## Directions for this task
Set down again exactly the lines of the listing below that fall between the line holding "466 406 1.44" and the line holding "529 370 1.41", inclusive.
---
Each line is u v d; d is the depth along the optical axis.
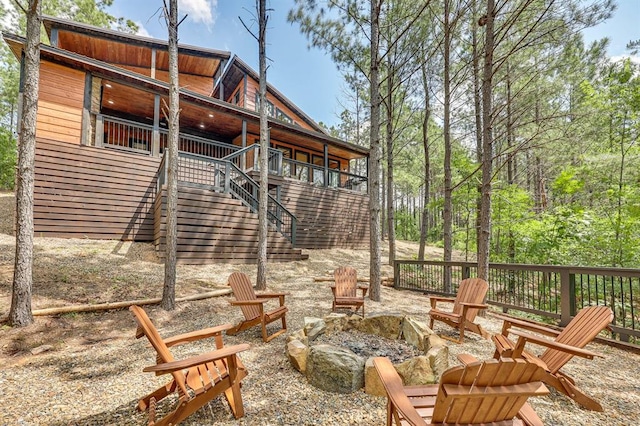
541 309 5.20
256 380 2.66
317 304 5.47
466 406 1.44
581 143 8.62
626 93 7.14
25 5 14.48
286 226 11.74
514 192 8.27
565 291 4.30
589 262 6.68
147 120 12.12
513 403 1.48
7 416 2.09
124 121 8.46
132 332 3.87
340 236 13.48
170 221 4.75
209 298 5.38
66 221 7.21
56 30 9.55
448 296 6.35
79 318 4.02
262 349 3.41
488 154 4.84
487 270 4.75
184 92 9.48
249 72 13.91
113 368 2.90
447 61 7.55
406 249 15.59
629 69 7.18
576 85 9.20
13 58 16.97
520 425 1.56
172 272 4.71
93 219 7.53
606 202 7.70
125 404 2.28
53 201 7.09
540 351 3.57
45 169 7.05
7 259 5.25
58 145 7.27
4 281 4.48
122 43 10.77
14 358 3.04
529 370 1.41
---
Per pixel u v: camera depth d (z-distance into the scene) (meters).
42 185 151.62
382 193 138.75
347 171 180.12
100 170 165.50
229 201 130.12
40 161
---
## Written solution
466 406 1.44
581 143 8.62
626 93 7.14
25 5 14.48
286 226 11.74
514 192 8.27
565 291 4.30
589 262 6.68
147 120 12.12
513 403 1.48
7 416 2.09
124 121 8.46
132 332 3.87
340 236 13.48
170 221 4.75
209 298 5.38
66 221 7.21
56 30 9.55
448 296 6.35
79 318 4.02
262 349 3.41
488 154 4.84
487 270 4.75
184 92 9.48
249 72 13.91
113 368 2.90
447 61 7.55
406 249 15.59
629 69 7.18
576 85 9.20
13 58 16.97
520 425 1.56
172 272 4.71
93 219 7.53
606 202 7.70
125 404 2.28
53 201 7.09
540 351 3.57
45 169 7.05
7 259 5.25
58 145 7.27
4 281 4.48
122 43 10.77
14 358 3.04
529 370 1.41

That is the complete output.